Indian Malayalam-language writer and translator

Sunil Naliyath is a Malayalam language writer and translator from Kerala, India. He translated many noted literary works in Bengali to Malayalam. He received many awards including the Kerala Sahitya Akademi Award for Translation in 2014 and the Sahitya Akademi Award for Translation in 2022.

== Biography ==
Sunil was born in 1969 in Calcutta (Kolkata), West Bengal as the son of T. P. Naliath, who was a political activist, writer, rationalist and a newspaper editor. His father, T. P. Naliath, was an early publisher and editor of the publication Kerala Rashmi in Kolkata. Soon after his birth, he came to Tiruvankulam in Ernakulam district of Kerala with his mother.
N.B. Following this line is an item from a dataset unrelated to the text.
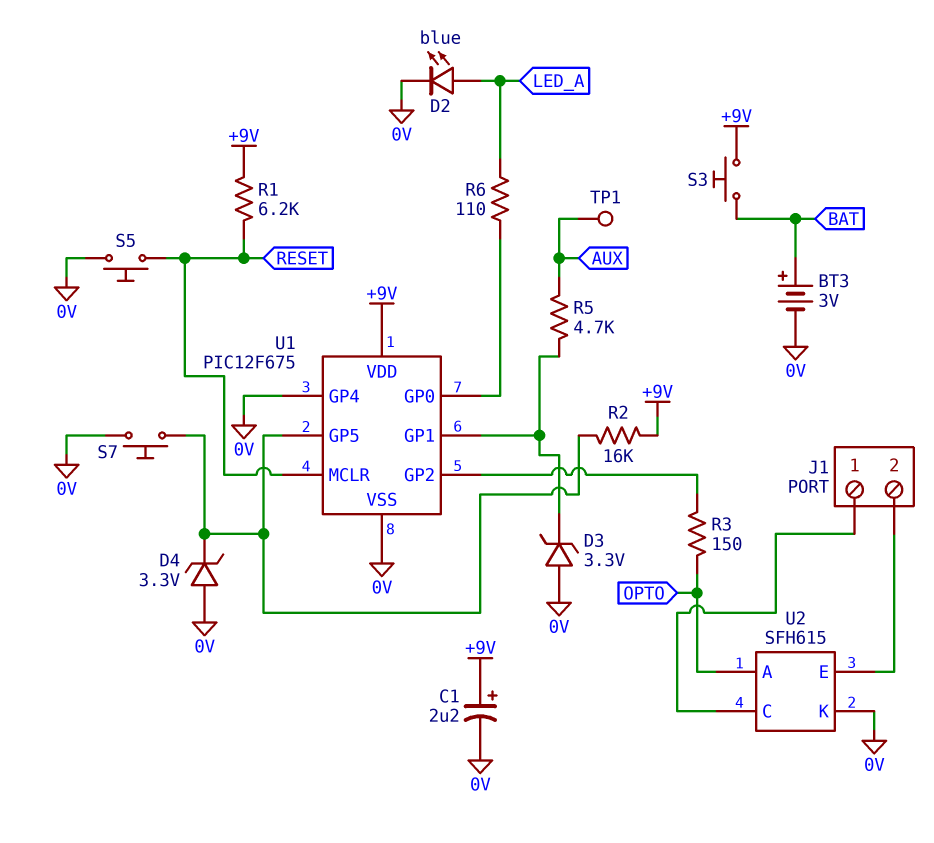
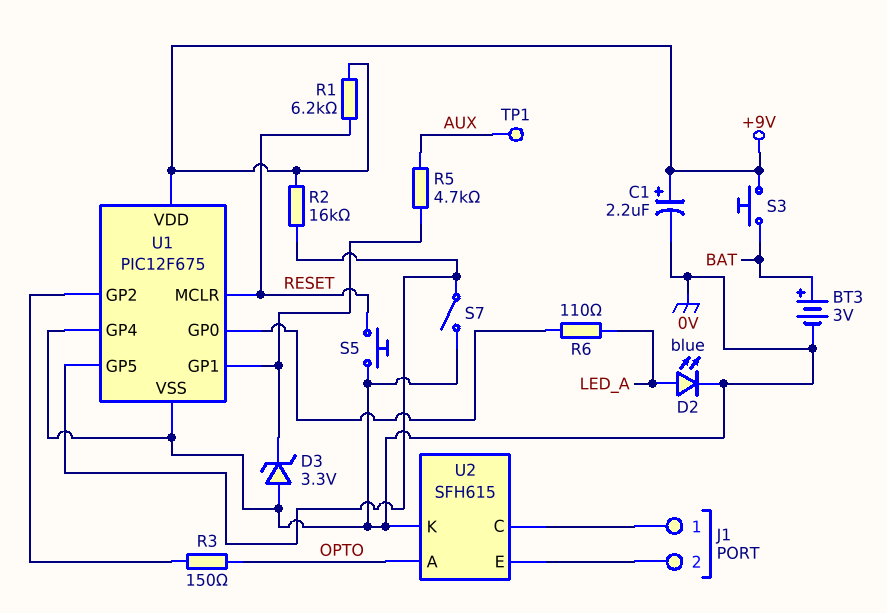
D4: zener 3.3V (A 0V, K U1/GP5) -> none
S7: button (0V, U1/GP5) -> switch (0V, U1/GP5)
Sunil studied from 1st to 7th standard in Tiruvankulam. He then returned to West Bengal with his family and studied at the Andhra Association Education Trust's School in Calcutta. Even while in Bengal, his father's collection of Malayalam books and the Malayalam publications he purchased helped him maintain his connection with his mother tongue, Malayalam. Bengali was studied as a third language in his English undergraduate studies. It was during his undergraduate studies that he was attracted towards Bengali literary works too.

== Career ==
Immediately after college, he got a job in Calcutta. At that time, Sunil wrote features on Bengal football in many publications in Kerala. Later he worked as Calcutta Correspondent of Mathrubhumi newspaper and from 1997 to 1999 he was the representative of Mathrubhumi.

== Literary career ==
The notes written during his childhood were published in the Trial weekly published at that time under the editorship of M. P. Narayana Pillai. Later, stories were published in the publication Katha and in the Balapamkti (column for children's literature) of Desabhimani.

Sunil's first published translation was a translation of a Bengali story by Suchitra Bhattacharya, which he wrote for the women writers' story edition published by Grihalakshmi magazine in Malayalam. Suchitra Bhattacharya, who liked Sunil's translation, later gave Sunil the right to translate all her works. He then decided to translate the works of other noted Bengali writers into Malayalam and translated the works of Mahasweta Devi, Sunil Gangopadhyay, Taslima Nasrin, Manoranjan Byapari etc. into Malayalam. For the translation of Mahasweta Devi's novel Operation Bashai Tudu, he won the Sahitya Akademi Award for Translation.

==Selected books==
- "Kolkata cafe" (2022) Translation of 8 Bengali short stories.
- "Bashai Tudu" Translation of Bengali novel by Mahasweta Devi.
- "Paschim Dikande Pradosha Kale" Translation of Bengali novel by Vikraman Nair.
- "Durgashtami" (2021) Translation of 8 Bengali short stories.
- "Amanushik" Translation of Bengali novel by Manoranjan Byapari.
- "Chokher Bali" Translation of Bengali novel by Rabindranath Tagore.
- "Brahmaputhrayude theerath" Translation of Bengali novel by Taslima Nasrin.

==Awards and honours==
- 2022 Sahitya Akademi Award for Translation (for Malayalam translation of Operation Bashai Tudu)
- 2014 Kerala Sahitya Akademi Award for Translation (for Malayalam translation of Chokher Bali)
- Tripunithura Municipal Council's Rajanagari Award (for Malayalam translation of Chokher Bali)
- Sankaran Nambiar Foundation's Prof. Kaliyath Damodaran Memorial Award (for Malayalam translation of Operation Bashai Tudu)
- Translation of Operation Bashai Tudu was also shortlisted for the first Indiewood Translation Award 2020.